Everyone gives their meaning to the word science, but society often has to decide how to get new knowledge through science and how to use it after getting it. For example, the use of animals and stem cells for laboratory experiments is regulated. With these examples we can think that society imposes limitations (especially ethical) on science. But is it?
In order to answer the above question we should define what science is. In this sense, throughout history there have been eleven thinkers, and from a philosophical point of view, I would say that science is an attitude. That is, science is not the set of knowledge acquired through it. It is not the associated scientific method or the use of knowledge. These are components of scientific activity. Science is a way of observing the world and drawing conclusions, the driving force of which is human curiosity. For this to be considered scientific it is necessary to have a broad and clear mentality. Thanks to this, more and more what we know through science. From the subatomic world to the distant universe, matter is structured in many ways and is constantly changing. Space-time dimensions are explored in many ways, not only in experimental sciences, but also in others.
In the name of science good and bad things can be done, but certainly the best decisions are made taking into account the conclusions obtained through scientific activity. However, that is not the goal of science, science has no goals or intentions. Human beings place conditions and objectives on scientific activity. We humans delimit all this. Science is in another dimension: it is within us. Is our curiosity limited? That is the key. If the answer is negative, we can conclude that science has no limits.

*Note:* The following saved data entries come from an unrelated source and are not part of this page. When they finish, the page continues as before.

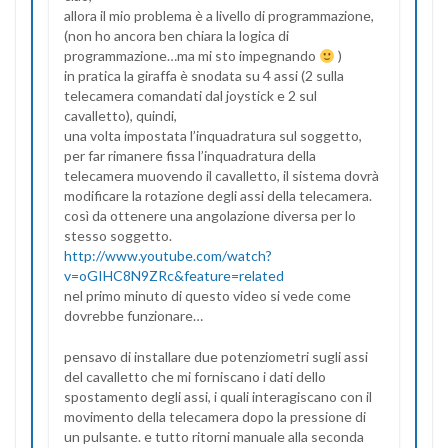
allora il mio problema è a livello di programmazione,
(non ho ancora ben chiara la logica di
programmazione…ma mi sto impegnando
)
in pratica la giraffa è snodata su 4 assi (2 sulla
telecamera comandati dal joystick e 2 sul
cavalletto), quindi,
una volta impostata l’inquadratura sul soggetto,
per far rimanere fissa l’inquadratura della
telecamera muovendo il cavalletto, il sistema dovrà
modificare la rotazione degli assi della telecamera.
così da ottenere una angolazione diversa per lo
stesso soggetto.
http://www.youtube.com/watch?
v=oGIHC8N9ZRc&feature=related
nel primo minuto di questo video si vede come
dovrebbe funzionare…
pensavo di installare due potenziometri sugli assi
del cavalletto che mi forniscano i dati dello
spostamento degli assi, i quali interagiscano con il
movimento della telecamera dopo la pressione di
un pulsante. e tutto ritorni manuale alla seconda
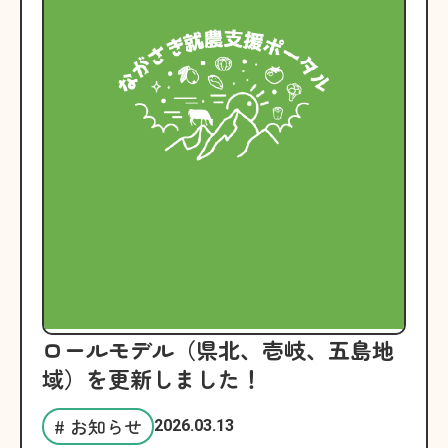
ロールモデル（県北、壱岐、五島地
域）を更新しました！
# お知らせ
2026.03.13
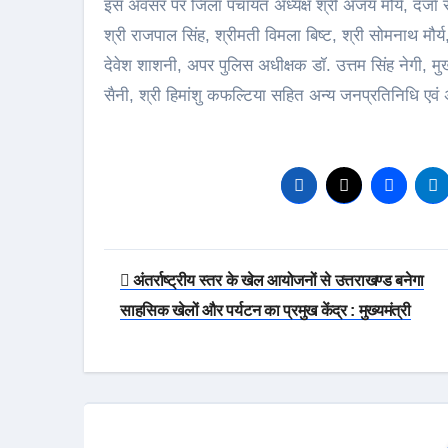
इस अवसर पर जिला पंचायत अध्यक्ष श्री अजय मौर्य, दर्जा राज
श्री राजपाल सिंह, श्रीमती विमला बिष्ट, श्री सोमनाथ मौर्य,
देवेश शाशनी, अपर पुलिस अधीक्षक डॉ. उत्तम सिंह नेगी, म
सैनी, श्री हिमांशु कफल्टिया सहित अन्य जनप्रतिनिधि एव
Post
अंतर्राष्ट्रीय स्तर के खेल आयोजनों से उत्तराखण्ड बनेगा
navigation
साहसिक खेलों और पर्यटन का प्रमुख केंद्र : मुख्यमंत्री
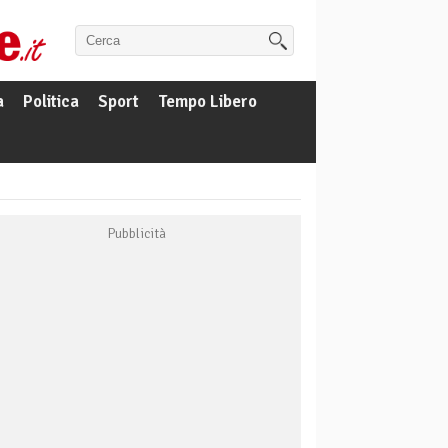
a
Politica
Sport
Tempo Libero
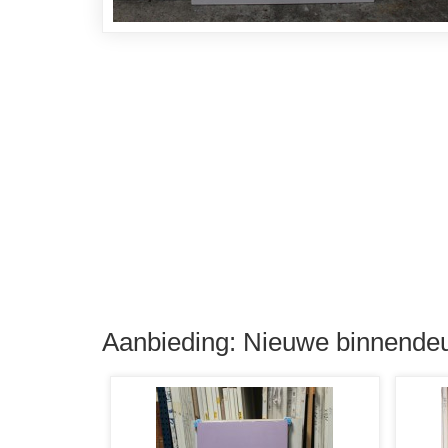
Aanbieding: Nieuwe binnendeu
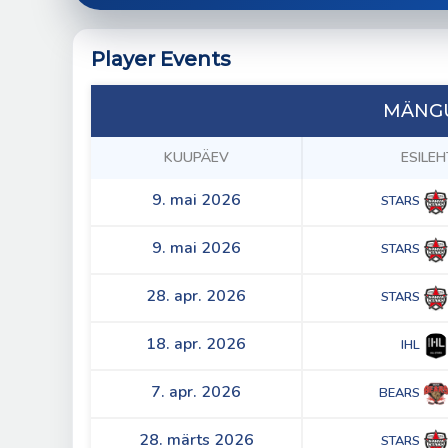
Player Events
MÄNGU
KUUPÄEV
ESILEH
9. mai 2026
STARS
9. mai 2026
STARS
28. apr. 2026
STARS
18. apr. 2026
IHL
7. apr. 2026
BEARS
28. märts 2026
STARS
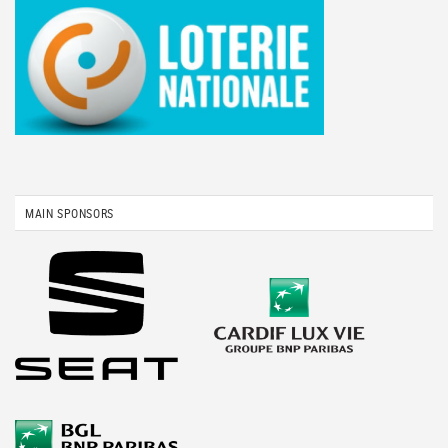
MAIN SPONSORS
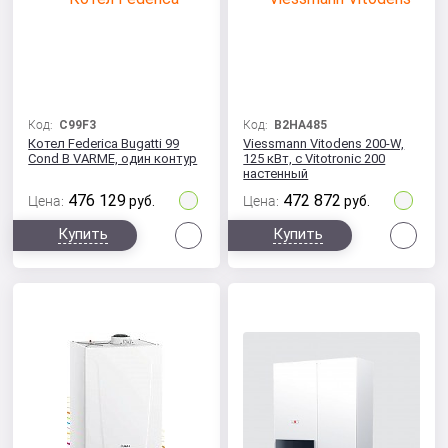
Код:
C99F3
Код:
B2HA485
Котел Federica Bugatti 99
Viessmann Vitodens 200-W,
Cond B VARME, один контур
125 кВт, с Vitotronic 200
настенный
конденсационный
476 129
472 872
Цена:
руб.
Цена:
руб.
Сравнить
Сра
Купить
Купить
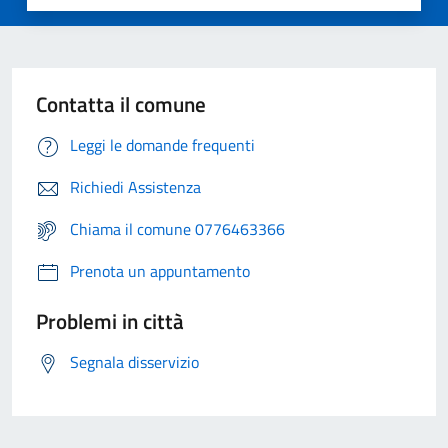
Contatta il comune
Leggi le domande frequenti
Richiedi Assistenza
Chiama il comune 0776463366
Prenota un appuntamento
Problemi in città
Segnala disservizio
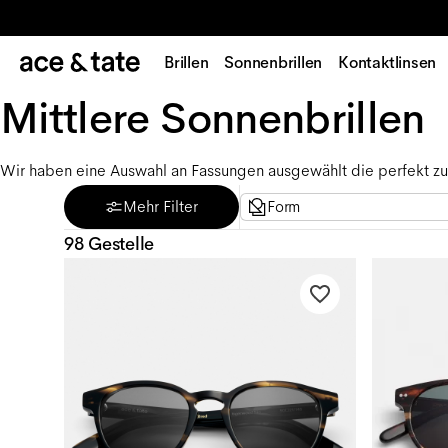
Brillen
Sonnenbrillen
Kontaktlinsen
Mittlere Sonnenbrillen
Wir haben eine Auswahl an Fassungen ausgewählt die perfekt zu
Mehr Filter
Form
98 Gestelle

Human beings want to know reality; we want to know the universe, nature, human nature, and above all, we want to understand ourselves. And science is one of the most reliable ways to know reality. Those who are dedicated to science analyze reality and create models based on the regularities we find. With these models we try to explain what was observed and, if possible, make forecasts. Sometimes the new observations do not fit the models we have considered valid. This forces us to change – improve – these models. Thus we increase and improve our knowledge of reality. So far this has always happened: the new models have replaced the old ones in continuous dialectics. For I am convinced that this dialectic will be forever, because there is no reason to think it will ever end. Therefore, there is no reason to think that we will never come to a full knowledge of reality.
But suppose that path to knowledge will ever end. How far should we trust the value of that knowledge? In short, the cognitive abilities we have acquired throughout evolution have been adequate to multiply our genes through the following, so we are here. But this does not mean that these cognitive abilities are adequate tools to understand reality. The truth is that we only get images of reality, of the architecture of our cognitive system, but not of real knowledge of reality. Let us think, for example, how an octopus captures all reality. If I were aware, I would also think I know and understand reality.